There is a broad and fast-growing interest in data science and machine learning. It is fueled by an explosion in business applications that rely on automated detection of patterns and behaviors hidden in the data, that can be found by software and exploited to dramatically improve the way we market and sell products, optimize our inventory and supply chain, and detect fraud and support customers. In short, data science and machine learning improve how we make decisions in a wide range of situations based on patterns found in data.
For decades, mathematical modeling in business belonged to an obscure area at the intersection of business and IT. Now it is moving into the mainstream and the rush is on: Where do we find data scientists, how do we train them, and what tools do we give them? Is there a way we can scale analytics and data science to the point where they become a normal aspect of any software development project?
This series of blog posts is addressed to software engineers and technology managers who want to understand, in simple terms, how data science is used to solve common challenges in machine learning.

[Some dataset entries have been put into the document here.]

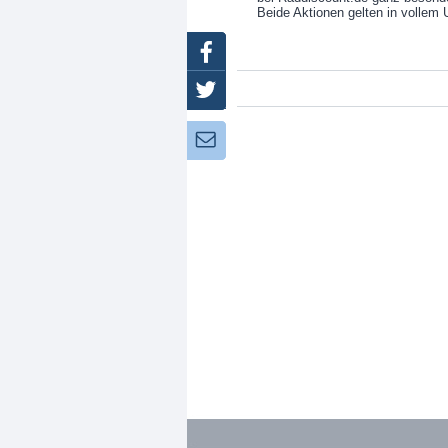
Beide Aktionen gelten in vollem 
Facebook
Twitter
Newsletter:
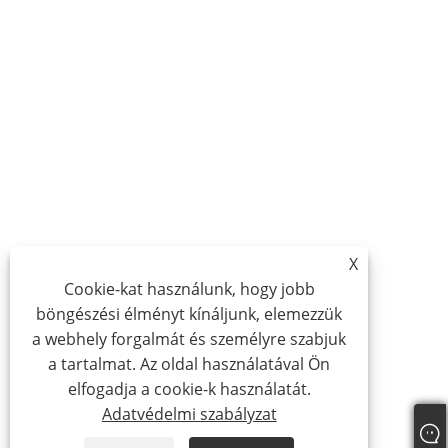
X
Cookie-kat használunk, hogy jobb
böngészési élményt kínáljunk, elemezzük
a webhely forgalmát és személyre szabjuk
a tartalmat. Az oldal használatával Ön
elfogadja a cookie-k használatát.
Adatvédelmi szabályzat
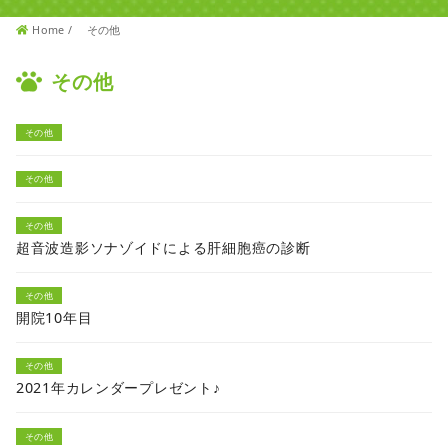
Home
その他
その他
その他
その他
その他
超音波造影ソナゾイドによる肝細胞癌の診断
その他
開院10年目
その他
2021年カレンダープレゼント♪
その他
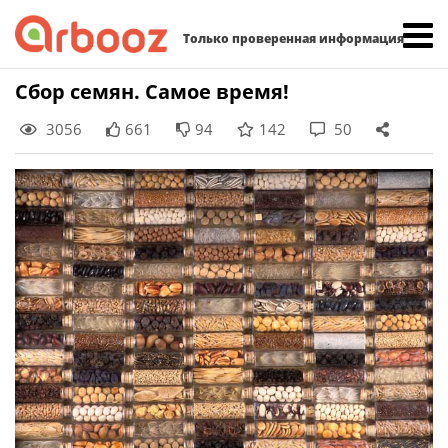
Найти:
Только проверенная информация
Skip
Сбор семян. Самое время!
to
3056
661
94
142
50
content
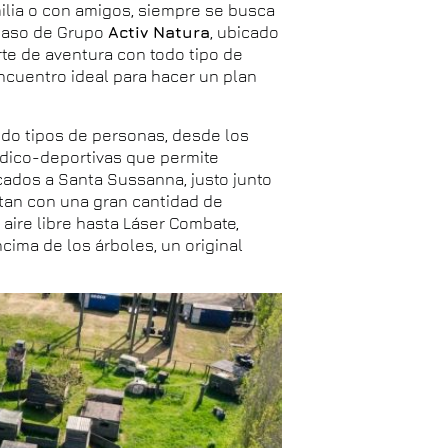
ilia o con amigos, siempre se busca
 caso de Grupo
Activ Natura
, ubicado
rte de aventura con todo tipo de
cuentro ideal para hacer un plan
odo tipos de personas, desde los
dico-deportivas que permite
cados a Santa Sussanna, justo junto
entan con una gran cantidad de
ire libre hasta Láser Combate,
ncima de los árboles, un original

Learning data science with sentiment analysis and opinion mining
In thinking about the best ways to expose a large number of programmers to the basics of data science and machine learning, we took the same approach that helped introduce Java Spring to millions of developers: the Pet Clinic, a teaching-oriented demo application that is intuitive enough that any developer can relate to its business goals, complex enough to represent real-world requirements, and simple enough to keep the developer from being overwhelmed by complexities found in real-world business applications.
“Social Movie Reviews” is what we’re calling our “Pet Clinic for data science and machine learning,” and here is how we are going to use it to expose you to the world of data science:
- Take a common business application for real-time analytics. We chose an automated public sentiment analysis of Twitter feeds about a selected group of the latest movies. Movie reviews — specifically comments by Twitter users about these movies — are good case study subjects because everyone can relate to the idea, and all the necessary ingredients (dictionaries, training sets, models, and APIs) are freely available as open source.
- Create an end-to-end demo application and open source it. People learn best when they can relate to a business problem, then see a complete solution to that problem end-to-end; play with the resulting business app; examine the technology that makes that application work; then zoom in “under the hood” to understand the relationship between its various parts. To make data science concepts accessible for teaching purposes, we built a simple web application to visualize Twitter analytics data using only open source components. Then we opened up all of the code we used to create it.
- Provide a complete “cloud lab” to run the application and play with it. People learn best by interacting with the system they are trying to understand; running it, testing it, modifying it, making it fail. Yet, one of the biggest barriers to entering the field of data science is the sheer number and complexity of the tools we use to collect the data, store it, model it, implement the models, and finally run the models at full scale. We remove that barrier to a large extent by packaging the entire “data science lab” so that it can deploy on the cloud with a single click, pre-assemble a powerful events processing infrastructure, and give you a nice web client application as a controller and visualizer of the analytics results.
- Finally, we expose and document the “data science toolkit” behind the product: how we went about building the system; what components were chosen and why; what model training approaches were used and why; and what happened as the end result. This data science toolkit is captured in a series of blog posts — this being the first one.
This data science guide explains how we built our Twitter sentiment analysis application in three parts: First, we discuss the data science process and key machine learning terminology. Second, we explain how to understand and process the raw data using dictionaries, machine learning, and test data sets. Third, the guide reviews how to tune the model and visualize insights derived from it.
This blog series is also a logical companion to our series of blog posts on In-Stream Processing, which is a popular approach to building a computational platform for performing mathematical analysis and machine learning. We use our In-Stream Processing Service Blueprint to provide a computational platform used in this tutorial on data sciences.